Monday, August 15, 2011

To encounter Powys is to arrive at the very fount of creation.--Henry Miller

"To encounter Powys is to arrive at the very fount of creation."
(Henry Miller)

John Cowper Powys (1872-1963)


 
“...a cross between an aged werewolf and a puzzled child.”
(Margaret Drabble)

"A genius – a fearless writer, who writes with reckless passion."
(Margaret Drabble)

John Cowper Powys was a prolific novelist, essayist, letter writer, poet and philosopher, and a writer of enormous scope, complexity, profundity and humour.

A powerful orator, he spent over 30 years as an itinerant lecturer in the U.S., during which time he wrote his first four novels. In 1930, he retired to upstate New York and turned to full-time writing: it was here that he produced such masterpieces as his Autobiography, A Glastonbury Romance and Weymouth Sands.

He returned to Great Britain in 1934, settling in North Wales in 1935, where he wrote the historical novels Owen Glendower and Porius, the critical studies of Rabelais and Dostoevsky, and The Brazen Head.

Other notable novels are Wolf Solent and Maiden Castle: ...rich in characterization, psychological analysis, and evocation of place.

George Steiner once claimed that Powys was the only twentieth-century English writer on a par with Tolstoy and Dostoevsky.

Margaret Drabble, the distinguished English novelist, believes, “we need to pay attention to this man.” The world of his novels, she says, is “densely peopled, thickly forested, mountainous, erudite, strangely self-sufficient.

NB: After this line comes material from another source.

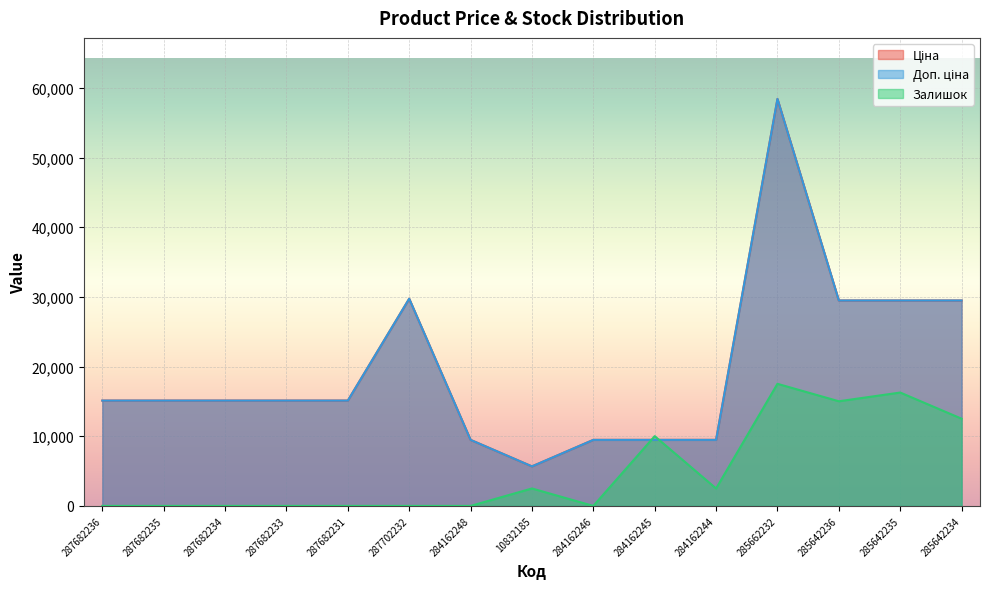

Where is Залишок nearest to the value 8763?

284162245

This country is less visited than Tolkien’s, but it is as compelling, and it has more air.”



(All above text courtesy of the Official Website of The Powys Society)

(From noted writer Lawrence Millman): "What struck me when I reread Wolf Solent recently was not its weirdness but its compassion for the down-and-out, the aberrant, and the misbegotten. What also struck me was its casual attitude toward polymorphous sex. 'Natural or unnatural,' one of the characters says, 'it's nature. It's mortal man's one great solace before he's annihilated.' I can't imagine anyone else of Powys's generation writing those words. Certainly not D. H. Lawrence, who compared with Powys was a reactionary about matters of the flesh."